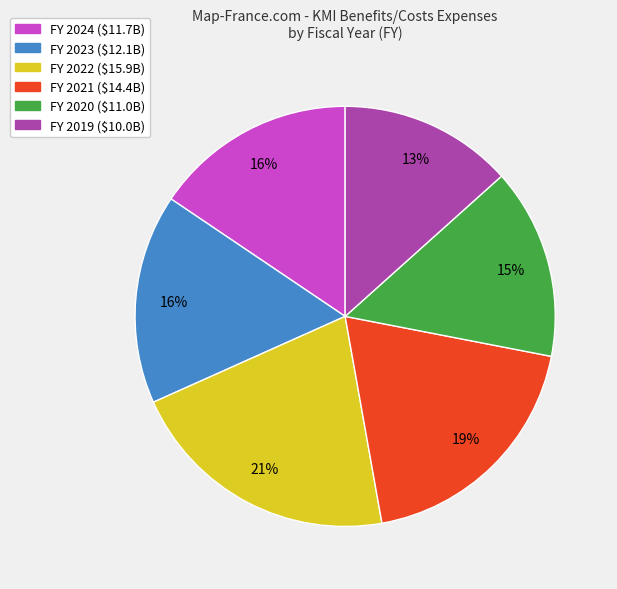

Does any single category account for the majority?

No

* * *

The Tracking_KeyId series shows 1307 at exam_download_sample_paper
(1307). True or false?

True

--

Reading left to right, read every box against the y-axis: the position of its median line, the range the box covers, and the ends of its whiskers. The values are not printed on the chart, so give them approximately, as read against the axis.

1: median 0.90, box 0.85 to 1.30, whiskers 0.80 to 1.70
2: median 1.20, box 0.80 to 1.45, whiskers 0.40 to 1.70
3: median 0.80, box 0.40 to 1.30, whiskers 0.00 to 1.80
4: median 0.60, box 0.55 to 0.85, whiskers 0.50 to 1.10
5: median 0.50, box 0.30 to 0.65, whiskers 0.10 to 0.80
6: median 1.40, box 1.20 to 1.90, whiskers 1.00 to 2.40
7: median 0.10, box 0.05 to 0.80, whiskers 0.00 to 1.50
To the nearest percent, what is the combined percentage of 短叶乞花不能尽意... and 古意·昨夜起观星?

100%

| ASSIGNMENT |
Gather every line of the material above that contains the word "whiskers".

| OUTPUT BELOW |
Reading left to right, read every box against the y-axis: the position of its median line, the range the box covers, and the ends of its whiskers. The values are not printed on the chart, so give them approximately, as read against the axis.
1: median 0.90, box 0.85 to 1.30, whiskers 0.80 to 1.70
2: median 1.20, box 0.80 to 1.45, whiskers 0.40 to 1.70
3: median 0.80, box 0.40 to 1.30, whiskers 0.00 to 1.80
4: median 0.60, box 0.55 to 0.85, whiskers 0.50 to 1.10
5: median 0.50, box 0.30 to 0.65, whiskers 0.10 to 0.80
6: median 1.40, box 1.20 to 1.90, whiskers 1.00 to 2.40
7: median 0.10, box 0.05 to 0.80, whiskers 0.00 to 1.50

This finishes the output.